Americas > Caribbean > Cuba > Over 700 Cuban doctors working in Venezuela have fled across to Colombia

Cuba: Over 700 Cuban doctors working in Venezuela have fled across to Colombia

2015/08/26

For geographical reasons, neighboring Colombia is a favored gateway for Cubans fleeing Venezuela, who’s a populist government, is struggling to rein-in runaway inflation, widespread shortages of goods and services and rising social unrest.

On Saturday, the exodus reached critical mass at the same time as about 100 Cuban doctors, who deserted a medical mission in Venezuela and have been stranded in Colombia for months awaiting entry into the US, staged a turmoil to draw attention to their plight. Deteriorating conditions in Venezuela are causing increasing numbers of Cuban medical personnel working there to immigrate to the United States under a special US program launched in 2006 that expedites their applications.

Brandishing their diplomas, the Cuban health professionals congregated in a plaza in Kennedy, a working-class neighborhood built in the 1960s with funds from John F. Kennedy’s Alliance for Evolution.

Brandishing their diplomas, the Cuban health professionals congregated in a plaza in Kennedy, a working-class neighborhood built in the 1960s

Several described how punishing working conditions and widespread shortages of food and basic necessities, compounded by meager pay and mistreatment in Venezuela is leading a lot of to sneak across the border seeking a new start in the United States.

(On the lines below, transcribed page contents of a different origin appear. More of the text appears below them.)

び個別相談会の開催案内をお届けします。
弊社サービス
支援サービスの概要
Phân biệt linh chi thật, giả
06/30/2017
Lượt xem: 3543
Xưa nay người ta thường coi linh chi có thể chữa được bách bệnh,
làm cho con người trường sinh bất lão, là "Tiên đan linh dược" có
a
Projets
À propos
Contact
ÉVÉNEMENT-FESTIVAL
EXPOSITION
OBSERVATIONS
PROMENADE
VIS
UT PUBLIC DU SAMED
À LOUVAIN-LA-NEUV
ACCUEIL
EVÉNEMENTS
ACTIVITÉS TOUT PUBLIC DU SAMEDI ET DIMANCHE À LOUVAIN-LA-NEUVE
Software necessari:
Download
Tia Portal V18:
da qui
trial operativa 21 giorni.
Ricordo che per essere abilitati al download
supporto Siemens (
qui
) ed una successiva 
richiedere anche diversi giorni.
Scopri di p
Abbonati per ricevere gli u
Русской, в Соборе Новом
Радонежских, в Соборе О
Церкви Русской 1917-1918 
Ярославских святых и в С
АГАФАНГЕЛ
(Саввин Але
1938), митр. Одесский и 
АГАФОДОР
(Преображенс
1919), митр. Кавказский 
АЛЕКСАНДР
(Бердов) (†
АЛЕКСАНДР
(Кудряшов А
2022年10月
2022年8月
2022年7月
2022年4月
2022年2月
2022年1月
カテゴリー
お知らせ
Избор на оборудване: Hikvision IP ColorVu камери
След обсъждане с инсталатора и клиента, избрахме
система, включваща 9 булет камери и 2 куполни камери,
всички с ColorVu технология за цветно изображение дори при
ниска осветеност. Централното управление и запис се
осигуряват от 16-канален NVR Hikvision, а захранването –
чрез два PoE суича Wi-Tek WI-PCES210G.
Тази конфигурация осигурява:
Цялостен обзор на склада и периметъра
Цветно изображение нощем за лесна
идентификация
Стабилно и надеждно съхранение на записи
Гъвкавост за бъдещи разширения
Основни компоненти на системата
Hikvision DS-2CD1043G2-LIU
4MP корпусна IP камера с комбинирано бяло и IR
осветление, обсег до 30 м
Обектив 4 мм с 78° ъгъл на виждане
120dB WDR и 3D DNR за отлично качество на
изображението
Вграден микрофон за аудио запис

While they say conditions in Colombia are better than Venezuela, the cost of living is higher, and a lot of say they have had to borrow money from strangers and have been surviving on a single meal a day.

Apparently health care professionals say they fear the delays in processing their visa requests under the 2006 program could be a sign that President Barack Obama is seeking to end the incentive as part of his campaign to normalize relations with the communist island.

The 2006 US program was designed to lure Cuba’s medical talent and deprive President Raul Castro’s family government of an significant source of foreign revenue.

Cuba has not made public how much it pays doctors on foreign missions, though it is believed to be a small fraction of what it collects from the nations where they serve.

Cuba, which prides itself on a comprehensive healthcare system and has long exported doctors and nurses to friendly states, currently has additional than 50,000 healthcare professionals in some 66 nations as part of the international outreach program dating back to the 1960s.

The majority, thought to number about 10,000 persons, work in Venezuela, which sends Cuba some 92,000 barrels of oil a day worth about US$3.2 billion a year in exchange.

In Colombia, authorities said that 117 Cuban doctors are currently in the country processing visa requests with the United States. A total of 720 have arrived this year so far, although 603 have been deported because they exceeded the 90-day safe-conduct granted by Colombia in order to solicit a US visa.

National Department spokesman John Kirby said last week that while Cubans regularly voice their concerns about the program, it’s not part of bilateral talks taking place between the two governments and there are no plans to eliminate it.

“It is not at all related to our new policy with respect to Cuba,” he said. “There’s no tie, no connection”.